## YOUR OBJECTIVE
From the data below, reproduce verbatim only the lines that start with the line containing "Jak korzystać z gum" and run through the line containing "oporowe dobrze reagują na świadome", including both of those lines.

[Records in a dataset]
-*-
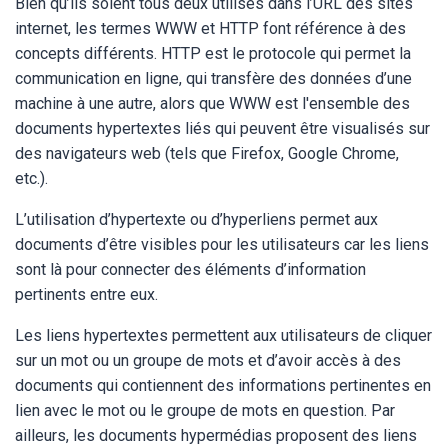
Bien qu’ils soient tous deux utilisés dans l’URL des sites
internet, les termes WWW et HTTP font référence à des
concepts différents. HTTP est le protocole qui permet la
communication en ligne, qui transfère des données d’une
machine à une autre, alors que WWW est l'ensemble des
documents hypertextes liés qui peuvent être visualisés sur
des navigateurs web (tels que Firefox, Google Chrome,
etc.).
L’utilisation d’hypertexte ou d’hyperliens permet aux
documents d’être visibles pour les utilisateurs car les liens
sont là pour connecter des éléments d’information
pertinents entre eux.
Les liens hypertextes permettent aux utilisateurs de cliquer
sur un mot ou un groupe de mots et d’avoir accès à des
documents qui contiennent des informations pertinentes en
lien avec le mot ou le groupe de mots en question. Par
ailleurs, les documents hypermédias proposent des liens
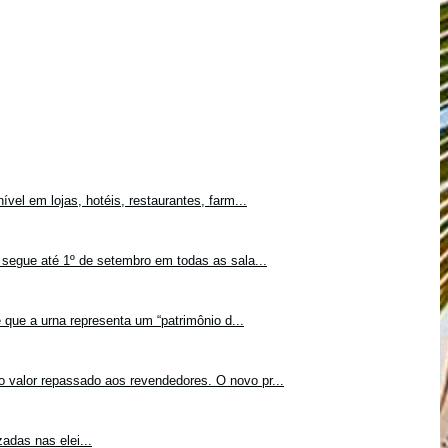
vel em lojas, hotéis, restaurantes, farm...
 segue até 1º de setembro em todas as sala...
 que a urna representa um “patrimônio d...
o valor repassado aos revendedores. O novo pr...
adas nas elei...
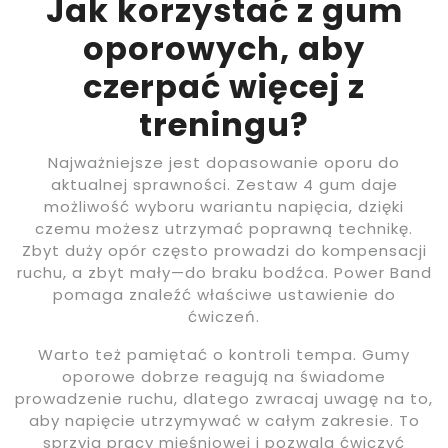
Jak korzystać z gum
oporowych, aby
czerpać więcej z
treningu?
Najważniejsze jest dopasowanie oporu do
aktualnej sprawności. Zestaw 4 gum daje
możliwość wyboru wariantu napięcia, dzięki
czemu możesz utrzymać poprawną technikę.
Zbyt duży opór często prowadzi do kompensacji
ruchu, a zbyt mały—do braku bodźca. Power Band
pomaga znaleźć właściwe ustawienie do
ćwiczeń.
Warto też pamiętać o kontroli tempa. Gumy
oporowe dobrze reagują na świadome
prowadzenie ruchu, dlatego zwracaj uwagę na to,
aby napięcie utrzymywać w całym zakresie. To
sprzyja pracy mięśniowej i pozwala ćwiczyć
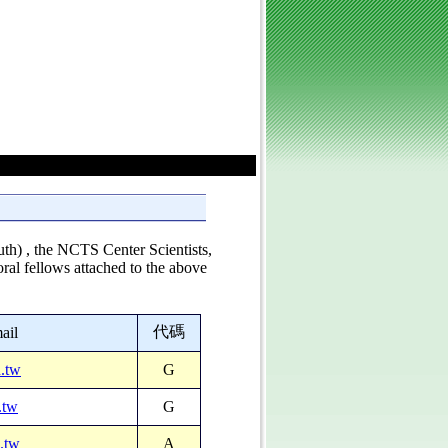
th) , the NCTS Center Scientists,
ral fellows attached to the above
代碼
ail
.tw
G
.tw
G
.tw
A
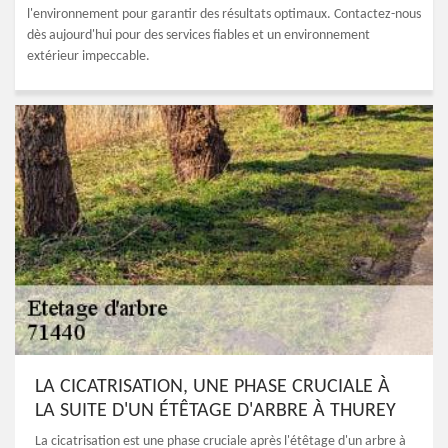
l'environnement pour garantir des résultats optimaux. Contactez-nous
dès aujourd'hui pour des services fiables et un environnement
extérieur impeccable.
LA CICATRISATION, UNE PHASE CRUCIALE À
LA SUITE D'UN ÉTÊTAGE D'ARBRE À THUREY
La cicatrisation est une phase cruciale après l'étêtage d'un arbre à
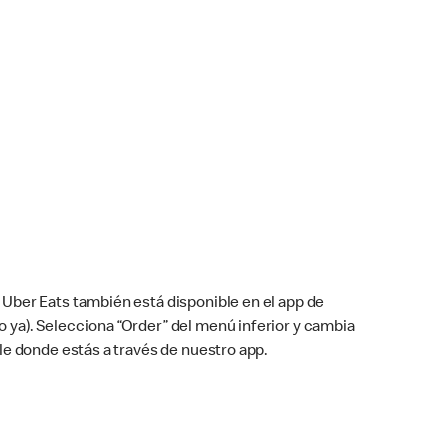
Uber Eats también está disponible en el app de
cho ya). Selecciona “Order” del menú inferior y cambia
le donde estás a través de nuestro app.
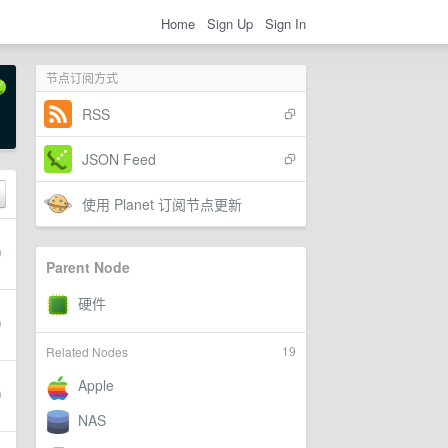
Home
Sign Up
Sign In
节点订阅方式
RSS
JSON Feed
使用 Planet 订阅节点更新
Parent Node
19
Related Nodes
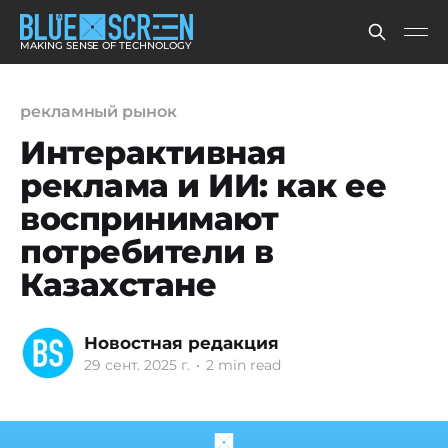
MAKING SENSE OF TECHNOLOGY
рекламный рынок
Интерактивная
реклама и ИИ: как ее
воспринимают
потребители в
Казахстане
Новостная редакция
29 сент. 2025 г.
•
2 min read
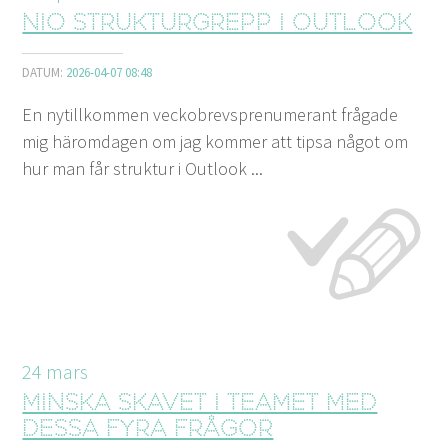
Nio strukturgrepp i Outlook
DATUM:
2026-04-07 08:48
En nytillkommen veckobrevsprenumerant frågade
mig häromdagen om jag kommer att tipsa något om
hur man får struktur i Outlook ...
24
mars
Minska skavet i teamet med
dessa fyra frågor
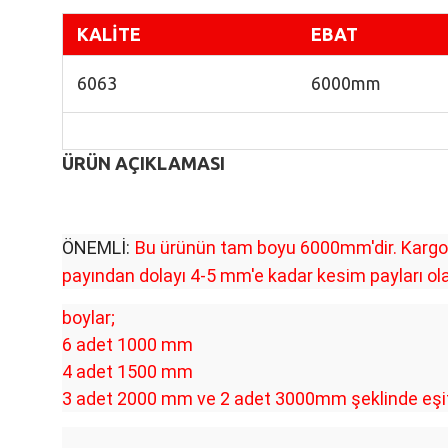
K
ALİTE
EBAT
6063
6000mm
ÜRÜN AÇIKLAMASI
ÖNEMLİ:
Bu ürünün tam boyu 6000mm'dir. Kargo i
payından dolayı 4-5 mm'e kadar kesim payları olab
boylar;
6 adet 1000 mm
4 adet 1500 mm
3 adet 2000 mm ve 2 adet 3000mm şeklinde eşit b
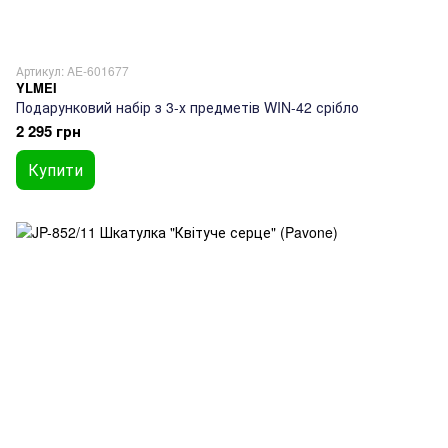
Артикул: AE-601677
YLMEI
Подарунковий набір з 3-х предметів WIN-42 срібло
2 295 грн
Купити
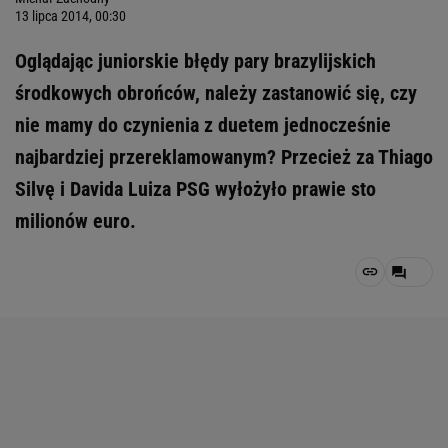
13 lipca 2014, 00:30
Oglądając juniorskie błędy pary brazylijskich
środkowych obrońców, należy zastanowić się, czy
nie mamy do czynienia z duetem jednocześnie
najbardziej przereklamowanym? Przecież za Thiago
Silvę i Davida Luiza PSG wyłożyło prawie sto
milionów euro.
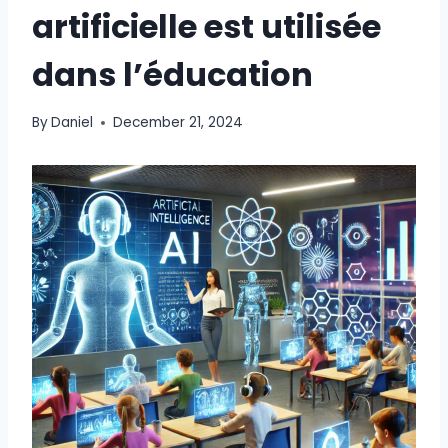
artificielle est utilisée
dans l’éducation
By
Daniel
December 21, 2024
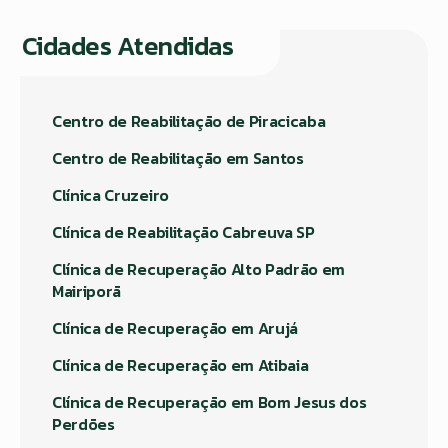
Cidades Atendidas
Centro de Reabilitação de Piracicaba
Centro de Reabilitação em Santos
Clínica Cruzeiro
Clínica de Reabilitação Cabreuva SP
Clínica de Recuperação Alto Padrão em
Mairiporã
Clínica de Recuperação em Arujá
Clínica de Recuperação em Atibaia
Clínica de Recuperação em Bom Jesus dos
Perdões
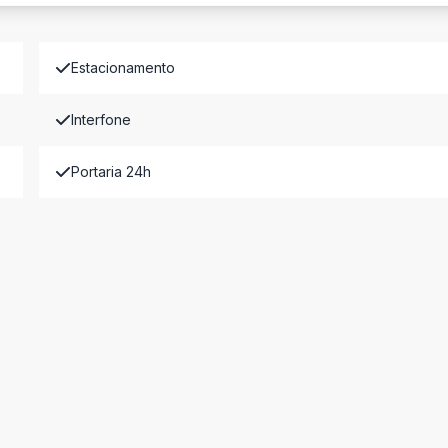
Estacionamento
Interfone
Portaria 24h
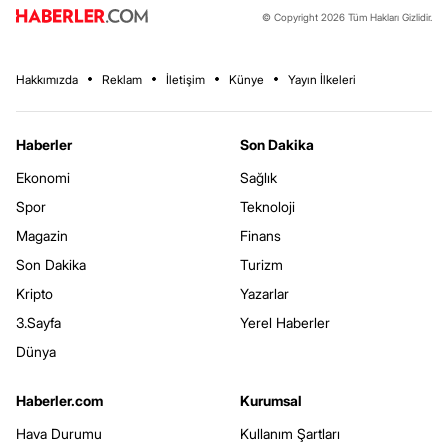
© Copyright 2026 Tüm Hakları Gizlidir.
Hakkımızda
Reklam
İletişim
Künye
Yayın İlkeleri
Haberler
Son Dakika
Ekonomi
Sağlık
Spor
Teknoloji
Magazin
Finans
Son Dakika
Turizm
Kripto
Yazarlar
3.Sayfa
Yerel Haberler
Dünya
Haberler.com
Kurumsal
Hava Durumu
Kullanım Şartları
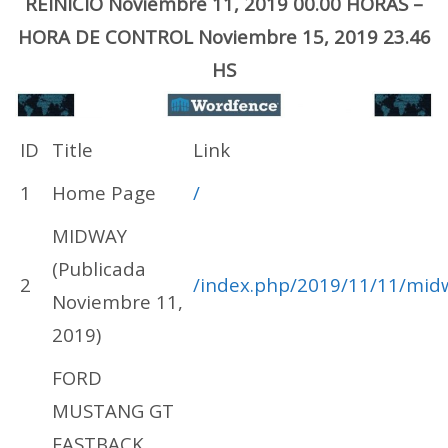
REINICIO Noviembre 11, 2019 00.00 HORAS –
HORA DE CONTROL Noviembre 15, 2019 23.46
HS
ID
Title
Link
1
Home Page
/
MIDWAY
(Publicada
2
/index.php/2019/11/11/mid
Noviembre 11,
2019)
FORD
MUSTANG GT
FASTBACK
-*-
## TASK OUTPUT
Jak korzystać z gum
oporowych, aby
czerpać więcej z
treningu?
Najważniejsze jest dopasowanie oporu do
aktualnej sprawności. Zestaw 4 gum daje
możliwość wyboru wariantu napięcia, dzięki
czemu możesz utrzymać poprawną technikę.
Zbyt duży opór często prowadzi do kompensacji
ruchu, a zbyt mały—do braku bodźca. Power Band
pomaga znaleźć właściwe ustawienie do
ćwiczeń.
Warto też pamiętać o kontroli tempa. Gumy
oporowe dobrze reagują na świadome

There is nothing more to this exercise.